Deux spatioports, un argument stratégique
L’argument central de ce rapprochement tient à une singularité européenne : la France et la Suède sont les deux seuls pays de l’Union à disposer d’infrastructures de lancement opérationnelles, avec le Centre spatial guyanais à Kourou d’un côté, et le centre d’Esrange, situé en Laponie au-delà du cercle polaire, de l’autre. Mutualiser ces deux capacités permettrait, selon les termes du communiqué, de « garantir un accès indépendant à l’espace » pour l’Europe, à l’heure où la dépendance du continent envers des opérateurs extra-européens, qu’il s’agisse de SpaceX pour les lancements ou de sociétés comme la finlandaise ICEYE et l’américaine Planet Labs pour l’imagerie satellitaire, continue d’inquiéter les états-majors.

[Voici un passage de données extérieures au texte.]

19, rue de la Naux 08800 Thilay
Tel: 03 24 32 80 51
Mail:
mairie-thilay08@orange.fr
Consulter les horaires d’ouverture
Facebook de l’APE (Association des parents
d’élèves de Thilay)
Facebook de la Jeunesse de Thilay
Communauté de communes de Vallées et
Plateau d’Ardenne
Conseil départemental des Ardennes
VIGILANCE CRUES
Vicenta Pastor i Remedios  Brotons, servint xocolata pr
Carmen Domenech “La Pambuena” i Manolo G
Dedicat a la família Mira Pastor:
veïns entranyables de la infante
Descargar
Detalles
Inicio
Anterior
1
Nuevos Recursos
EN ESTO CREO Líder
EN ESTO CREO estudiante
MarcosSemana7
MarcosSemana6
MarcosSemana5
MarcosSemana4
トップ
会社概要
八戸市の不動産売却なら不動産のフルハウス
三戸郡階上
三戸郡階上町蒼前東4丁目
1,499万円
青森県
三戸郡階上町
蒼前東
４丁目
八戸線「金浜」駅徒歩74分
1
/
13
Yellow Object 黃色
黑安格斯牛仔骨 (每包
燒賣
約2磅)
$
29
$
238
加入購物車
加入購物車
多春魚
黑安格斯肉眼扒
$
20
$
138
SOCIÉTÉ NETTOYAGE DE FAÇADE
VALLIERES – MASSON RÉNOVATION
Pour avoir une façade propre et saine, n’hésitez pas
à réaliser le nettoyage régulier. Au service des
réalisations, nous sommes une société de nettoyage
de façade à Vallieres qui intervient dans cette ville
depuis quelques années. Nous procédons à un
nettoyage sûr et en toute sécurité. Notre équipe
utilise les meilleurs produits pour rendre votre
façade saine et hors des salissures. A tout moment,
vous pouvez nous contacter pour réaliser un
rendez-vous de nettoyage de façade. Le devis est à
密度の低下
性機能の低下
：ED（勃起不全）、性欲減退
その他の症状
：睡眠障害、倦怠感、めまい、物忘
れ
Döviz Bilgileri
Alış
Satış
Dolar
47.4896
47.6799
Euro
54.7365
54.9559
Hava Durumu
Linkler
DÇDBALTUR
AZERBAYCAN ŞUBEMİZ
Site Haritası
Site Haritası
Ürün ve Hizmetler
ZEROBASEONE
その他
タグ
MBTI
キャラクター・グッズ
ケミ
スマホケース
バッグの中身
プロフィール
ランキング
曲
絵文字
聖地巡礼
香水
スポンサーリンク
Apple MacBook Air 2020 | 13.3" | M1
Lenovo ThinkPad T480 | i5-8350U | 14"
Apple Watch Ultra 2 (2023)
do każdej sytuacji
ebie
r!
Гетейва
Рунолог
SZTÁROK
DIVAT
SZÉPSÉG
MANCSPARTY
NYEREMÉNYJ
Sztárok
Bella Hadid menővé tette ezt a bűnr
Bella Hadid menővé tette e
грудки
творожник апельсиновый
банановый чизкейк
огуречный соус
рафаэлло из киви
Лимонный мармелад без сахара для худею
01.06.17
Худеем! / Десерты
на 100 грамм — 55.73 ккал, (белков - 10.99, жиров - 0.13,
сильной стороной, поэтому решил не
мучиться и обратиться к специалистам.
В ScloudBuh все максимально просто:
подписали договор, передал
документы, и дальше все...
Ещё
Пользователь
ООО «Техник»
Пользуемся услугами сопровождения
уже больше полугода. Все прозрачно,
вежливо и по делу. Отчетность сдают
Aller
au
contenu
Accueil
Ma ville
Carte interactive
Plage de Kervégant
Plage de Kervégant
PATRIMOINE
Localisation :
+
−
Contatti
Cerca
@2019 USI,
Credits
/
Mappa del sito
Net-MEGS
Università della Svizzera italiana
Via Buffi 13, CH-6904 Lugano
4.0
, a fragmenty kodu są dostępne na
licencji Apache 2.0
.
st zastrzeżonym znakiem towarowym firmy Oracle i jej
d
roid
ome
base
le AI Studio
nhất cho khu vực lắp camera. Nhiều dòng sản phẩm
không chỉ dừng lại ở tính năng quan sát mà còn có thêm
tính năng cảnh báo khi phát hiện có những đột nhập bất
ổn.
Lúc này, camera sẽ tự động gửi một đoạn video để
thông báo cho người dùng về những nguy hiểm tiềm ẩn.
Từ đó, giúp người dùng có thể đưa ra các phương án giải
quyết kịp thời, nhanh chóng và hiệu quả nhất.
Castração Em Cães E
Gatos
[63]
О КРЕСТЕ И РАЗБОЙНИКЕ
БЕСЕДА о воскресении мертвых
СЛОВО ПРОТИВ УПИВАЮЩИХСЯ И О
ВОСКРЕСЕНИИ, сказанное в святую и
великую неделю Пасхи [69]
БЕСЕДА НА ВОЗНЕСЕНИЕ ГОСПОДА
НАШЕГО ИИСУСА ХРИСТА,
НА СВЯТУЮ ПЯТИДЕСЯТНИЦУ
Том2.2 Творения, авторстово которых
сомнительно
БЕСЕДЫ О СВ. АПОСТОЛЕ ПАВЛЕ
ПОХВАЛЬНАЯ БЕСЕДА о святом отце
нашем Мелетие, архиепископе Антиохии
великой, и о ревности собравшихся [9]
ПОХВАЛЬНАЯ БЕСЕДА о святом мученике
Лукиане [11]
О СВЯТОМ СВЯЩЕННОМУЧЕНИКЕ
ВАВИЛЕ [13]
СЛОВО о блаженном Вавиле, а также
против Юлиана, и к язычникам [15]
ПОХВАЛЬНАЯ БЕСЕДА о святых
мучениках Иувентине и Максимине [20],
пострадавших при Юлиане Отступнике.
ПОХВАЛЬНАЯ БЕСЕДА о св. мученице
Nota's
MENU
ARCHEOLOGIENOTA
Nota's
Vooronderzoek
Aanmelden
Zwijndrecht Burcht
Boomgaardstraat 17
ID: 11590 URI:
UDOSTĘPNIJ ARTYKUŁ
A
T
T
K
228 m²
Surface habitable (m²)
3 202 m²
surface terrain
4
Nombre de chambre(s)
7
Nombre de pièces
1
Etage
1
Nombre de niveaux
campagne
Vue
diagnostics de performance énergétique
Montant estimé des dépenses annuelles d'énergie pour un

La Suède développe de son côté une constellation de satellites d’observation combinant capteurs radar (SAR) et optroniques, une capacité que Paris regarde avec un intérêt croissant dans la perspective d’une architecture de renseignement spatial européenne moins tributaire du partage d’informations avec les alliés extra-européens.
L’ombre du SCAF et la concurrence allemande
Ce rapprochement franco-suédois ne peut se lire indépendamment de la rupture, actée le 8 juin dernier, du programme SCAF, censé produire l’avion de combat de nouvelle génération franco-allemand après près de neuf ans de négociations entre Dassault Aviation et Airbus. Depuis cet échec, la France multiplie les signaux en direction de Stockholm : un contrat naval d’environ 4 milliards d’euros portant sur quatre frégates a été signé en mai, une première réunion conjointe sur le rôle de la dissuasion nucléaire française pour la sécurité européenne s’est tenue fin avril, et des discussions exploratoires sont engagées avec l’avionneur suédois Saab, qui ne devrait toutefois arrêter sa propre doctrine en matière d’avion de combat futur qu’à l’horizon 2028-2030.
Dans le même temps, l’Allemagne poursuit un développement spatial militaire largement autonome, avec des investissements annoncés à hauteur de 35 milliards d’euros d’ici 2030, tandis que le Royaume-Uni peine à conserver le rythme. Pour Paris, l’axe suédois apparaît ainsi comme une alternative crédible pour peser dans les arbitrages industriels européens sans dépendre exclusivement de Berlin, dont le budget de défense doit atteindre près de 140 milliards d’euros en 2027, soit plus du double de l’enveloppe française.
Une portée encore à préciser
Le communiqué franco-suédois reste, à ce stade, prudent sur les engagements concrets : aucun montant ni calendrier précis n’a été rendu public, et la feuille de route évoquée devra encore être déclinée en projets industriels identifiés. Cette annonce intervient toutefois quelques jours seulement après que la France a mis sur la table, lors du même Sommet spatial, une enveloppe de 20 milliards d’euros en faveur de l’autonomie spatiale européenne, notamment via la constellation de connectivité IRIS², preuve d’une séquence diplomatique et industrielle dense pour le secteur spatial français à la rentrée.
Pour l’écosystème industriel tricolore, du CNES aux entreprises du spatial installées en Guyane, ce type de partenariat bilatéral, s’il se concrétise, pourrait offrir un débouché supplémentaire à des savoir-faire nationaux dans un contexte où la course à l’autonomie spatiale européenne s’accélère, sous la pression conjuguée de la remilitarisation allemande et de la dépendance persistante aux acteurs américains du secteur.